Due to a decision by government statistical agencies, these numbers actually underestimate the difference.

Most official US economic statistics come from the US Census Bureau and Bureau of Labor Statistics (BLS). The major surveys conducted by these agencies all exclude the over two million Americans who are incarcerated. Since black Americans are six times more likely to be incarcerated than whites and twice as likely as Hispanics, this has the effect of making it appear that African Americans are better off financially than in reality. Over 90% of inmates are men.

“Whenever you see an employment rate for black men you know it’s BS,” said University of Chicago economist Derek Neal. “On any given day 7-8% of young black men are incarcerated and those people are not counted.”

Neal told Quartz that because black incarceration rates rose so dramatically from 1970 to 2000, excluding those in prisons and jails from economic surveys has corrupted our understanding of trends in black-white economic gaps. Many economic statistics suggest that disparities between black and whites in the US are narrowing. For example, government statistics show that the gap in incomes between black and white middle career men narrowed to 25% in 2014 compared to 35% in 1970. But that difference entirely disappears after accounting for the increase in incarceration, according to research by research by Neal and Dartmouth economist Armin Rick.

In her 2012 book Invisible Men: Mass Incarceration and the Myth of Black Progress, the sociologist Becky Pettit also examines how ignoring the prison population distorts a variety of commonly cited statistics, including those about employment, education, and earnings. She finds that while conventional government statistics show that the employment rate for young, low-skilled black men fell from 62% in 1980 to 42% in 2008, the reality is much worse. If incarcerated men are included, the rate is closer to 30%. For education, government statistics suggest that the high school graduation rates of black men are getting closer to those of white men. Pettit shows that most of the convergence is due to excluding the incarcerated.
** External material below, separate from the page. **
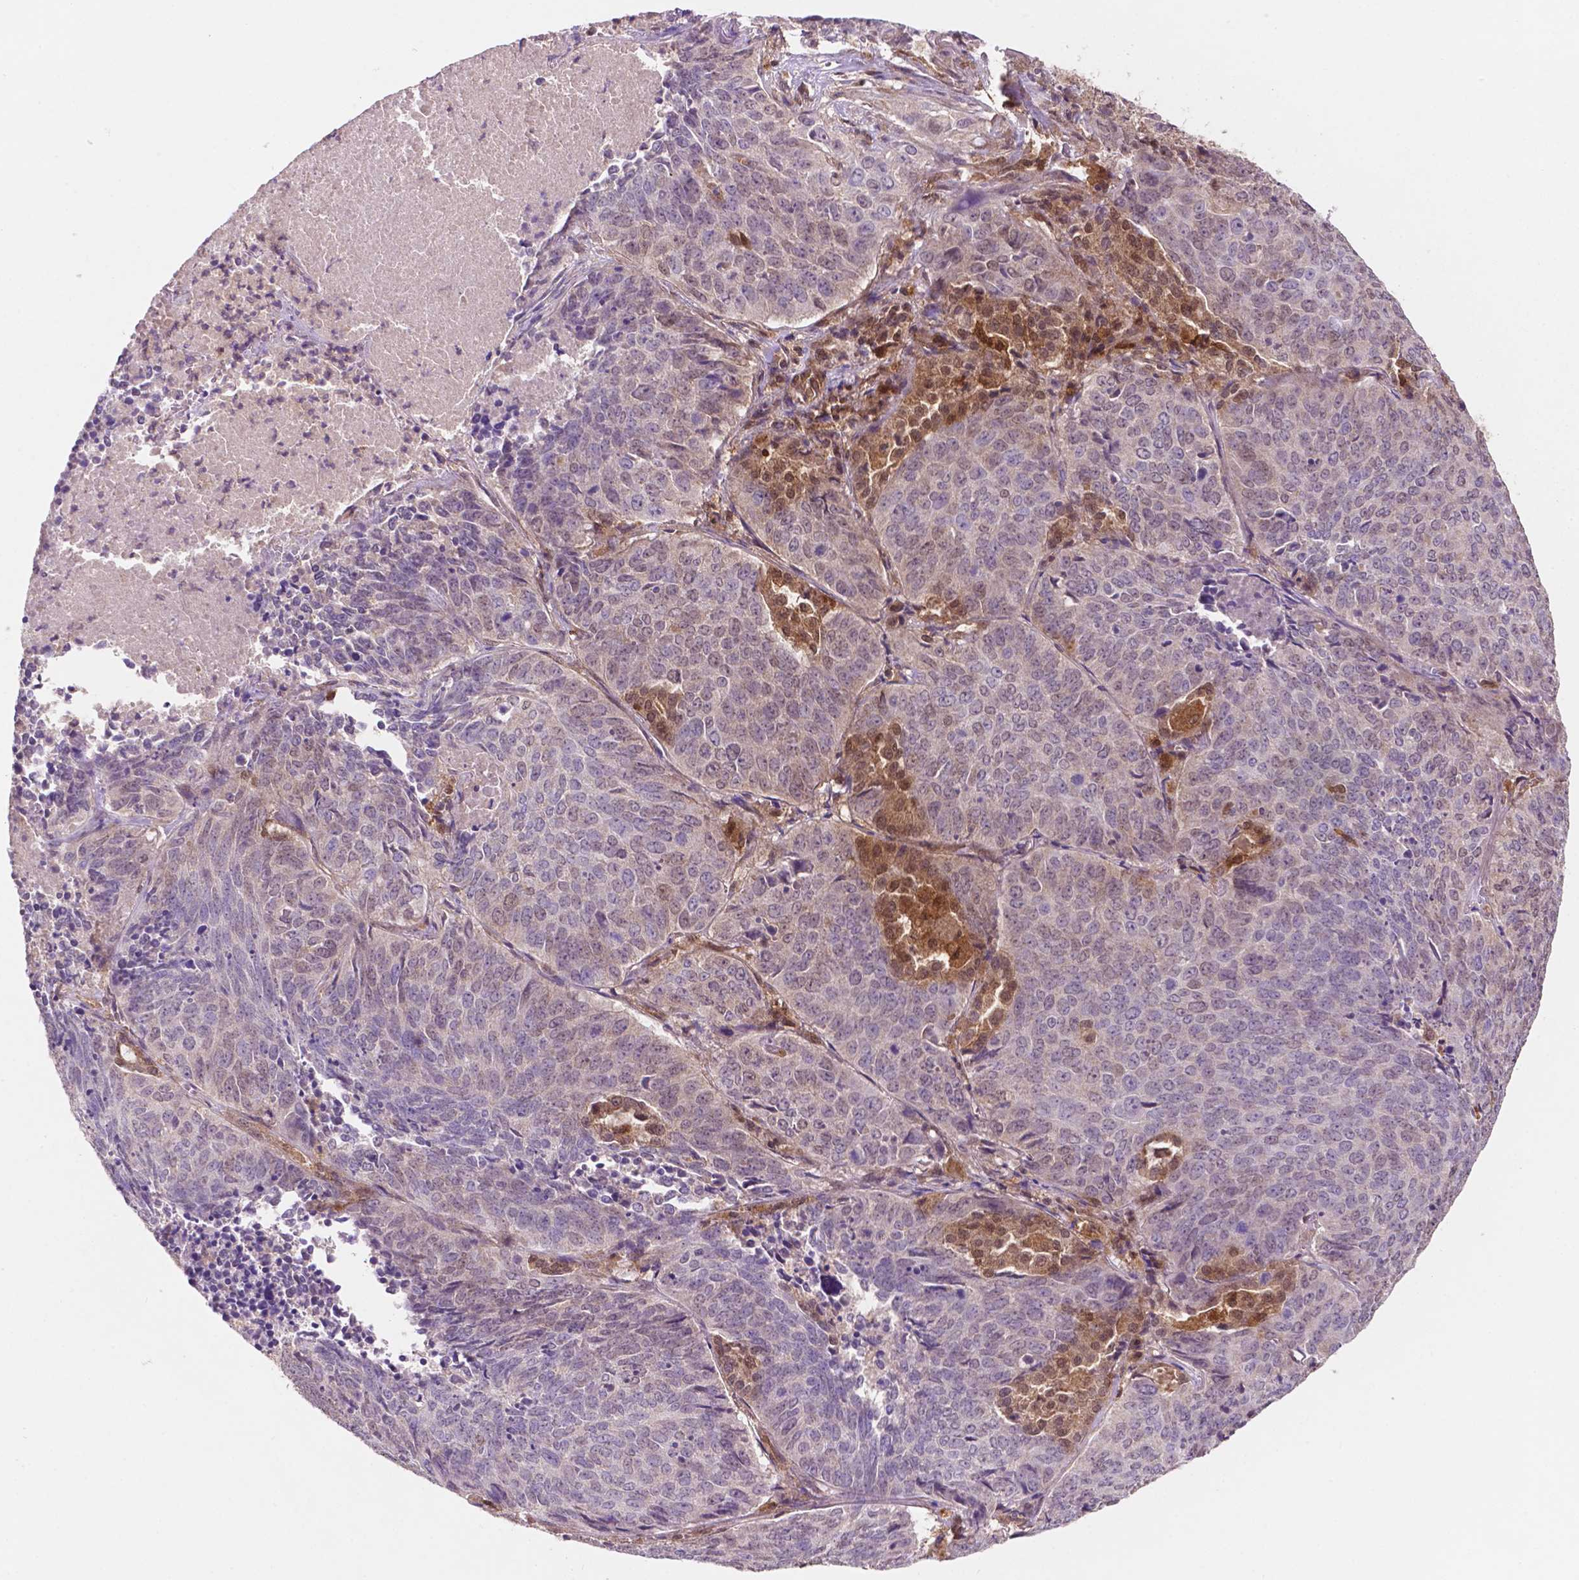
{"staining": {"intensity": "moderate", "quantity": "<25%", "location": "cytoplasmic/membranous,nuclear"}, "tissue": "lung cancer", "cell_type": "Tumor cells", "image_type": "cancer", "snomed": [{"axis": "morphology", "description": "Normal tissue, NOS"}, {"axis": "morphology", "description": "Squamous cell carcinoma, NOS"}, {"axis": "topography", "description": "Bronchus"}, {"axis": "topography", "description": "Lung"}], "caption": "Immunohistochemistry histopathology image of human lung cancer stained for a protein (brown), which displays low levels of moderate cytoplasmic/membranous and nuclear positivity in approximately <25% of tumor cells.", "gene": "UBE2L6", "patient": {"sex": "male", "age": 64}}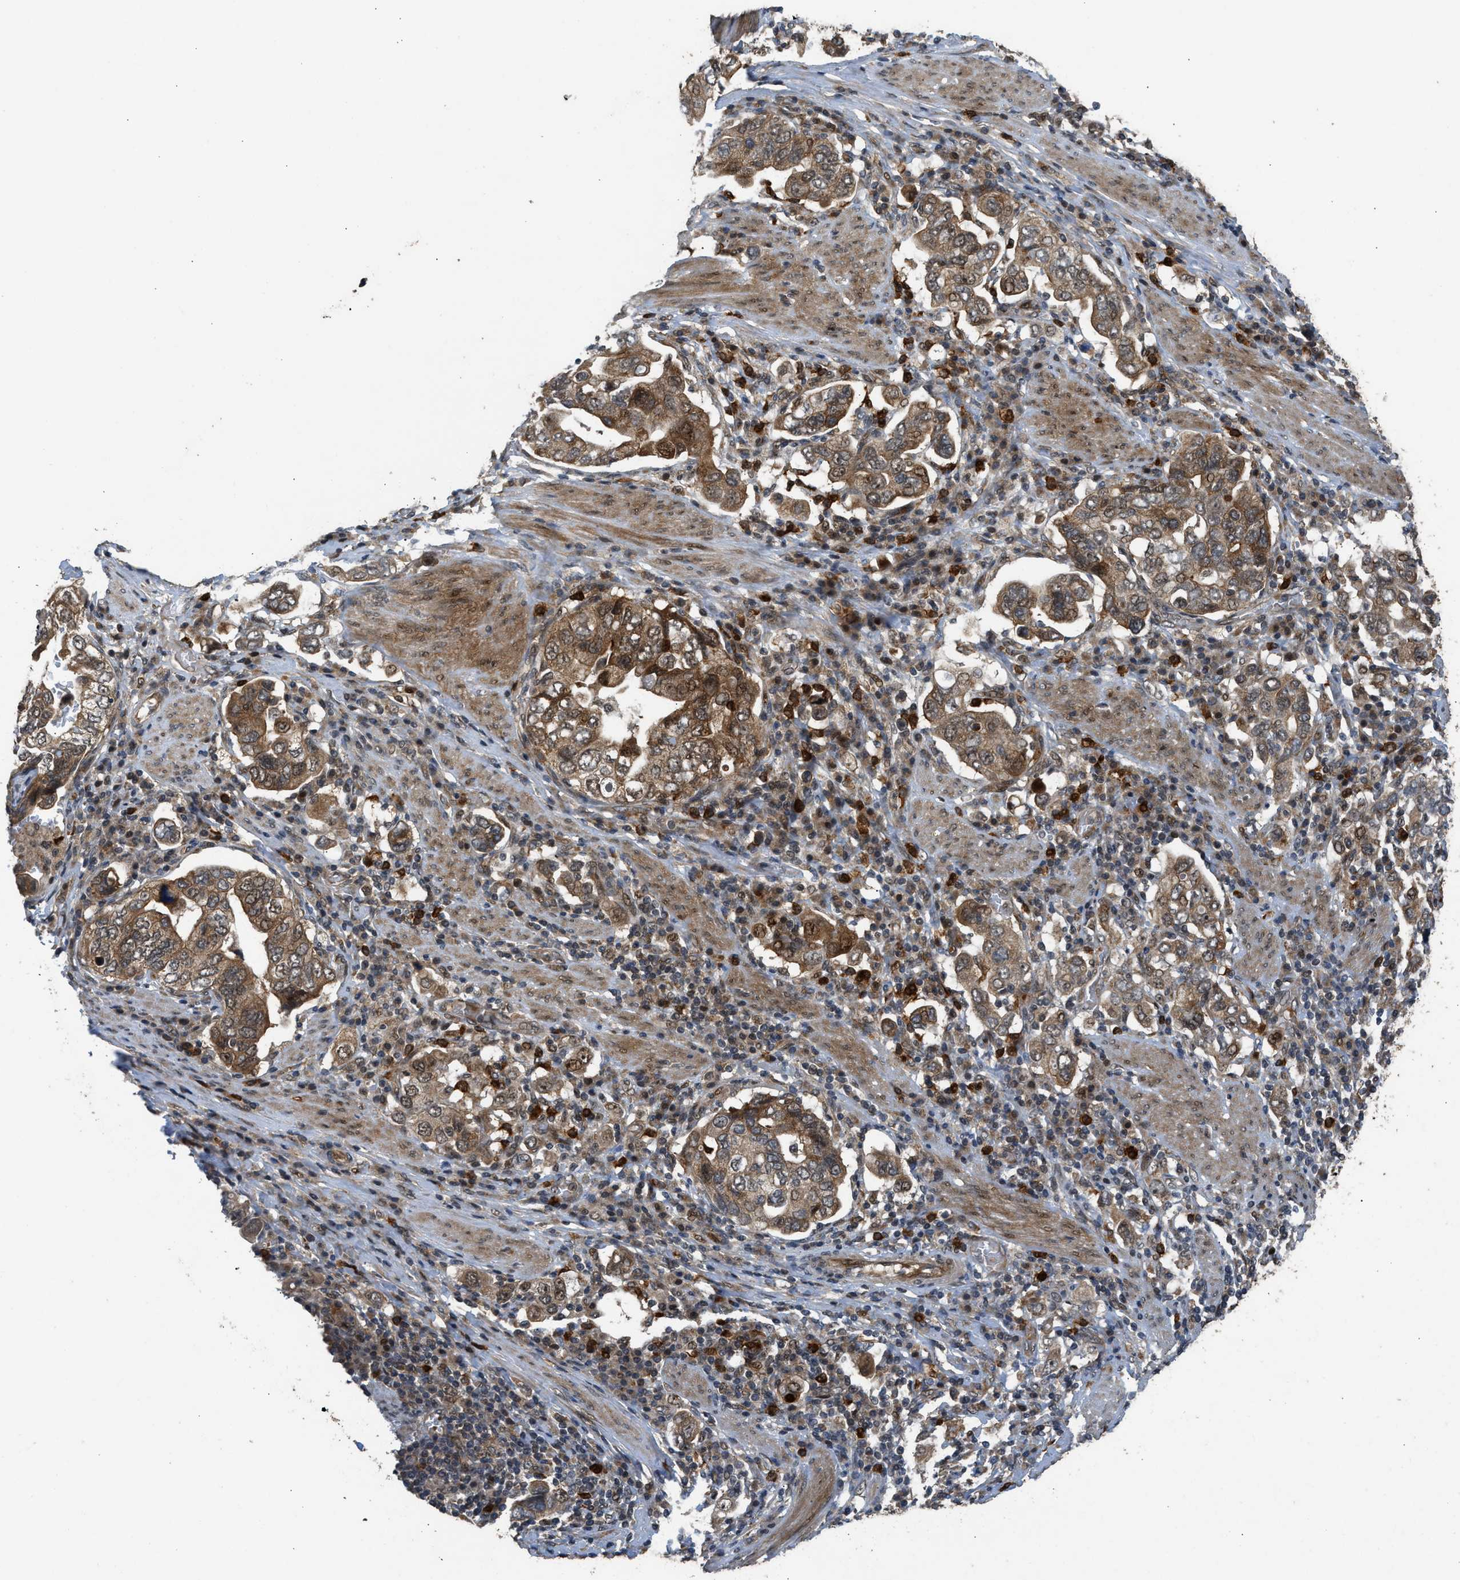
{"staining": {"intensity": "moderate", "quantity": ">75%", "location": "cytoplasmic/membranous,nuclear"}, "tissue": "stomach cancer", "cell_type": "Tumor cells", "image_type": "cancer", "snomed": [{"axis": "morphology", "description": "Adenocarcinoma, NOS"}, {"axis": "topography", "description": "Stomach, upper"}], "caption": "IHC staining of stomach cancer (adenocarcinoma), which exhibits medium levels of moderate cytoplasmic/membranous and nuclear staining in approximately >75% of tumor cells indicating moderate cytoplasmic/membranous and nuclear protein staining. The staining was performed using DAB (3,3'-diaminobenzidine) (brown) for protein detection and nuclei were counterstained in hematoxylin (blue).", "gene": "GET1", "patient": {"sex": "male", "age": 62}}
Why would a government agency choose not to survey those in prison? It’s partly for convenience. It’s difficult to get a random sample of incarcerated people on the phone. BLS surveys also excludes the one million active duty military members for the same reason—which also skews the data. It also may be due to what the survey is trying to measure. “We’re trying to get at people who are actively seeking and available for work, and a prisoner’s situation is very different from that,” a BLS economist told The Outline in 2017.

Still, many Americans look to government data to understand racial inequality, and this data is giving them a more optimistic story than it should.